- _Directions for this task_: Leave out the pictures and copy the remaining records exactly.

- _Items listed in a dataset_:
_ _ _ _

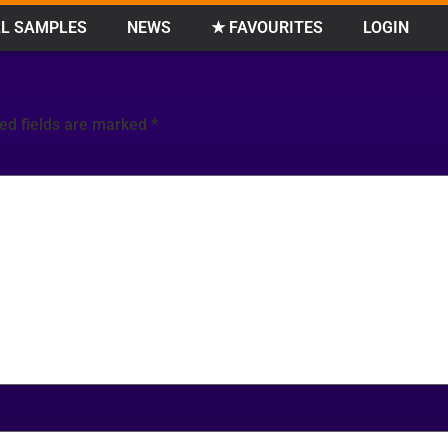
L SAMPLES
NEWS
★ FAVOURITES
LOGIN
ed fields are marked
*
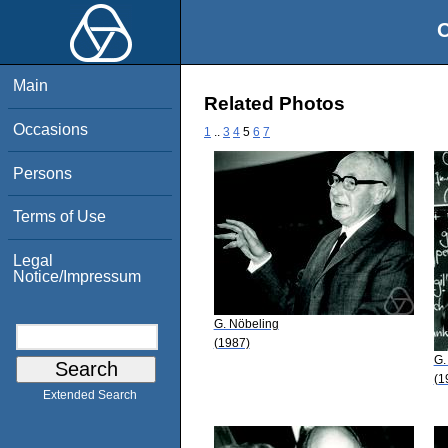
O
Main
Related Photos
Occasions
1
..
3
4
5
6
7
Persons
Terms of Use
Legal
Notice/Impressum
G. Nöbeling
(1987)
G.
(1
Extended Search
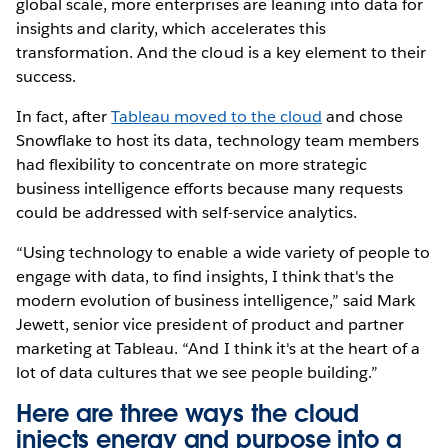
global scale, more enterprises are leaning into data for
insights and clarity, which accelerates this
transformation. And the cloud is a key element to their
success.
In fact, after
Tableau moved to the cloud
and chose
Snowflake to host its data, technology team members
had flexibility to concentrate on more strategic
business intelligence efforts because many requests
could be addressed with self-service analytics.
“Using technology to enable a wide variety of people to
engage with data, to find insights, I think that's the
modern evolution of business intelligence,” said Mark
Jewett, senior vice president of product and partner
marketing at Tableau. “And I think it's at the heart of a
lot of data cultures that we see people building.”
Here are three ways the cloud
injects energy and purpose into a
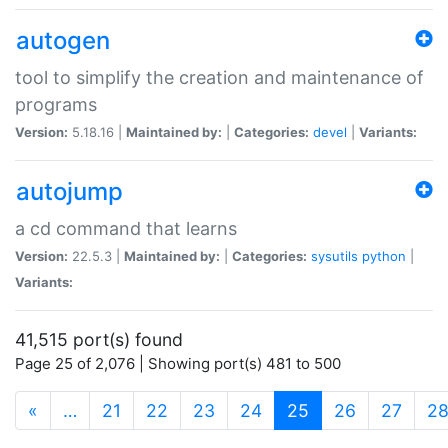
autogen
tool to simplify the creation and maintenance of
programs
Version:
5.18.16 |
Maintained by:
|
Categories:
devel
|
Variants:
autojump
a cd command that learns
Version:
22.5.3 |
Maintained by:
|
Categories:
sysutils
python
|
Variants:
41,515 port(s) found
Page 25 of 2,076 | Showing port(s) 481 to 500
(current)
«
…
21
22
23
24
25
26
27
2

_ _ _ _

- _Result below_:
L SAMPLES
NEWS
★ FAVOURITES
LOGIN
ed fields are marked
*
O
Main
Related Photos
Occasions
1
..
3
4
5
6
7
Persons
Terms of Use
Legal
Notice/Impressum
G. Nöbeling
(1987)
G.
(1
Extended Search
global scale, more enterprises are leaning into data for
insights and clarity, which accelerates this
transformation. And the cloud is a key element to their
success.
In fact, after
Tableau moved to the cloud
and chose
Snowflake to host its data, technology team members
had flexibility to concentrate on more strategic
business intelligence efforts because many requests
could be addressed with self-service analytics.
“Using technology to enable a wide variety of people to
engage with data, to find insights, I think that's the
modern evolution of business intelligence,” said Mark
Jewett, senior vice president of product and partner
marketing at Tableau. “And I think it's at the heart of a
lot of data cultures that we see people building.”
Here are three ways the cloud
injects energy and purpose into a
autogen
tool to simplify the creation and maintenance of
programs
Version:
5.18.16 |
Maintained by:
|
Categories:
devel
|
Variants:
autojump
a cd command that learns
Version:
22.5.3 |
Maintained by:
|
Categories:
sysutils
python
|
Variants:
41,515 port(s) found
Page 25 of 2,076 | Showing port(s) 481 to 500
(current)
«
…
21
22
23
24
25
26
27
2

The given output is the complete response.